OpenAI announced that it will require organizations to complete an identity verification (IDV) process to verify their organization’s identity before being allowed to access the latest OpenAI models. Identity verification will likely require developers to digitally verify themselves using government-issued photo ID from permitted countries and prove their affiliation with their organization. Forrester expects that the reasons for OpenAI’s decision include:

  • The ability to block malicious or rogue country-based developers from APIs to models.
  • Tying developers to only one client organization, ensuring that one developer accesses OpenAI models only on behalf of one organization (this helps with vetting organizations).
  • Better enforcement of rate limitations to models.
  • Protecting OpenAI models from IP theft.
  • A need to correlate true identities to prompts and model responses that slip through genAI guardrails (e.g., asking for instructions on how to commit acts of terrorism). This is especially important as large language models (LLMs) expand from text-focused input-output to new modalities (audio, image, video).

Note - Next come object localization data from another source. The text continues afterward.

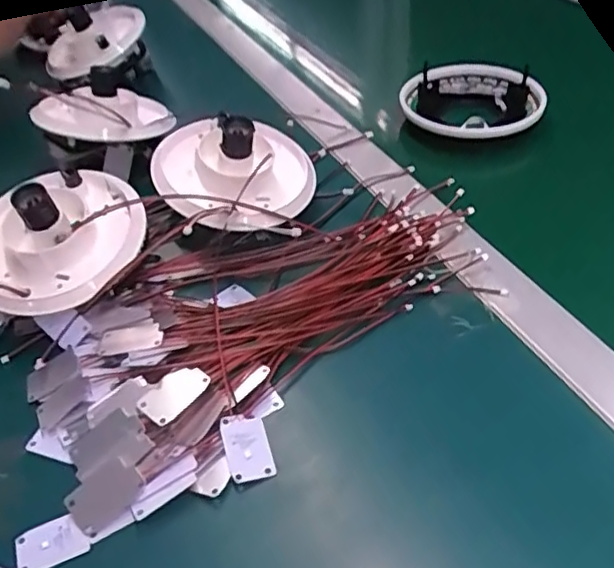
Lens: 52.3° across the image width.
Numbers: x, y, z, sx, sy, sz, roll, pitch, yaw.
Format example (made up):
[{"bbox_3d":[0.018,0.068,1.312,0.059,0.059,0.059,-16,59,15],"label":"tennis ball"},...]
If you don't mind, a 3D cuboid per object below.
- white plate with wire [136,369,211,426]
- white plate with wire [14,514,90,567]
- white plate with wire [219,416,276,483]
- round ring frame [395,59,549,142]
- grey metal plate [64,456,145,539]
[{"bbox_3d":[-0.079,0.065,0.369,0.026,0.005,0.039,24,50,28],"label":"white plate with wire"},{"bbox_3d":[-0.134,0.136,0.327,0.037,0.004,0.023,-21,64,-9],"label":"white plate with wire"},{"bbox_3d":[-0.034,0.092,0.354,0.025,0.004,0.039,-2,48,-22],"label":"white plate with wire"},{"bbox_3d":[0.157,-0.185,0.611,0.128,0.031,0.114,-1,44,2],"label":"round ring frame"},{"bbox_3d":[-0.107,0.113,0.333,0.039,0.004,0.027,-40,73,-9],"label":"grey metal plate"}]

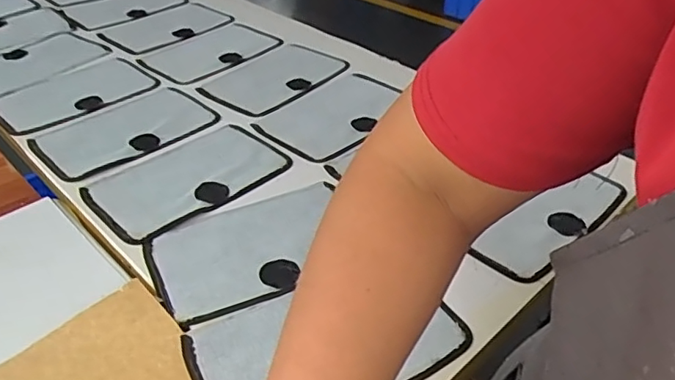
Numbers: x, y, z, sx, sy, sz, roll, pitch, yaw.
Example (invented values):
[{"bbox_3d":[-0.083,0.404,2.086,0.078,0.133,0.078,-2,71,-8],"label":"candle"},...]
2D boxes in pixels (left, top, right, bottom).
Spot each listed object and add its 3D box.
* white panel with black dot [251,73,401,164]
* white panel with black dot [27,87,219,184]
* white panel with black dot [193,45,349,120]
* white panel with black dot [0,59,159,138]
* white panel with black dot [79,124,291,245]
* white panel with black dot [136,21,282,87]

OpenAI’s decision parallels a larger market trend about linking online, digital identities to real-world ones. Included in this trend are age verification (gaming, gambling, adult content websites) requirements, regulatory compliance with know-your-customer/anti-money-laundering regulations, and nonrepudiation of user transactions.

Firms using OpenAI should define an internal governance (onboarding and offboarding) process for permissioning access to genAI/LLM models, including OpenAI. Shadow genAI access puts the firm’s and its customers’ intellectual property at risk of disclosure via these models. Further, Forrester recommends that end user organizations leverage multichannel-capable (web, mobile app, contact center, in-person), low-user-friction but powerful identity verification solutions.